Pegiat Literasi Sebagai Penggerak Penyediaan Akses Buku Masyarakat Papua.

Perpustakaan Nasional Republik Indonesia

Jakarta -- Peningkatan Literasi masyarakat salah satunya dipengaruhi dimensi akses terhadap bahan informasi. Disparitas ketersediaan bahan bacaan merupakan kendala yang harus dihadapi negara kita yang sangat luas. Daerah dengan geografis yang luas dan terbatas dalam transportasi tentunya mengalami kesulitan dalam peningkatan literasi masyarakatnya. Papua yang luas tentunya memiliki tantangan yang besar terkait dengan penyediaan akses terhadap bahan bacaan.

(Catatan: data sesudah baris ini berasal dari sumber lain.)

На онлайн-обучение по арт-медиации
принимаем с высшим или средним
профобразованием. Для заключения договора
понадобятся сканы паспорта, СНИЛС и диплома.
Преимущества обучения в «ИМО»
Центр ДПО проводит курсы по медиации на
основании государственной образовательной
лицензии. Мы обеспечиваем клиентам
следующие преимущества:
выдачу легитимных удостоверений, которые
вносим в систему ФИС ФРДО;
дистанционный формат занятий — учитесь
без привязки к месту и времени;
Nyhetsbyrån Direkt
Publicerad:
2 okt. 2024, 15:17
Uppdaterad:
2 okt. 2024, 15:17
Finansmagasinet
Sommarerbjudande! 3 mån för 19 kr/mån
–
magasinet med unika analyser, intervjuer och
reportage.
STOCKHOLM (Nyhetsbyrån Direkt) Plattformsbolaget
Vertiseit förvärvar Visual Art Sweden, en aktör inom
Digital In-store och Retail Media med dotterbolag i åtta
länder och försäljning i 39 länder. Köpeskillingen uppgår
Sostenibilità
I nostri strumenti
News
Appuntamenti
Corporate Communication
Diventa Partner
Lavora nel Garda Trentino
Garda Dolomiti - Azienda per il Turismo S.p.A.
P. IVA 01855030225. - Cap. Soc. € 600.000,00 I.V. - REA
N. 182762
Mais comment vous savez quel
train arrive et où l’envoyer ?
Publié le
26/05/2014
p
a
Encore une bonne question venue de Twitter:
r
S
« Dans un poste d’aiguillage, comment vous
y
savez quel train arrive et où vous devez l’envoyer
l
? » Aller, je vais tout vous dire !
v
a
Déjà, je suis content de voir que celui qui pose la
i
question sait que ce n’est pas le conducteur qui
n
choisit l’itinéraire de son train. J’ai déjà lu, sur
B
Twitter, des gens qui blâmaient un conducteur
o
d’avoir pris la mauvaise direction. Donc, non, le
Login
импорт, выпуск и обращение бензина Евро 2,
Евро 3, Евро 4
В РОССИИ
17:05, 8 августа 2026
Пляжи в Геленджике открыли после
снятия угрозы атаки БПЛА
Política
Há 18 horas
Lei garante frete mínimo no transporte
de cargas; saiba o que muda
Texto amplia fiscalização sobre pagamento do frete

Lalu, selain akses terhadap bahan bacaan, adakah kendala lain yang perlu disikapi dengan strategi khusus dalam peningkatan literasi di Papua? Hal inilah yang coba didiskusikan oleh praktisi pemangku kepentingan yang turun langsung dalam meningkatkan minat baca masyarakat.

Diskusi melalui Webinar bersama Duta Baca Indonesia dengan tema “Gerakan Literasi di Papua”  menghadirkan tiga narasumber. Selain Gol A Gong (Duta Baca Indonesia), webinar menghadirkan Dayu Rifanto (Pendiri Bukuntuk Papua) dan Hanny Felle (Ketua Rumah Baca Onomi Niphi). Diskusi dimoderasi oleh Ummu Fatimah Ria Lestari (Penyuluh Balai Bahasa Provinsi Papua) pada Senin (1/11).

Menanggapi pandangan atas disparitas akses bahan bacaan di Papua. Dayu sepakat atas pandangan tersebut. Ia menggambarkan di Sorong yang merupakan kota terbesar di Papua Barat, baru ada satu toko buku jaringan besar. “Itu pun baru berdiri pada tahun 2019,” ucapnya. “Saya rasa untuk masyarakat di Sorong yang jumlahnya kurang lebih 280.000 s.d 300.000 penduduk, jumlah tersebut sangat sedikit,” tambahnya.

Fakta menarik lainnya di kota Sorong yang bisa dipertimbangkan sebagai kota paling maju di Papua Barat, keberadaan Perpustakaan Umum dirasanya kurang signifikan. "Di Kota sebesar Sorong, kalau kita lihat di Perpustakaan Daerah itu baru ada di Kabupaten Sorong, yang kita bisa bilang representatif. Di Kota Sorong sendiri masih bisa dibilang kurang," ucapnya.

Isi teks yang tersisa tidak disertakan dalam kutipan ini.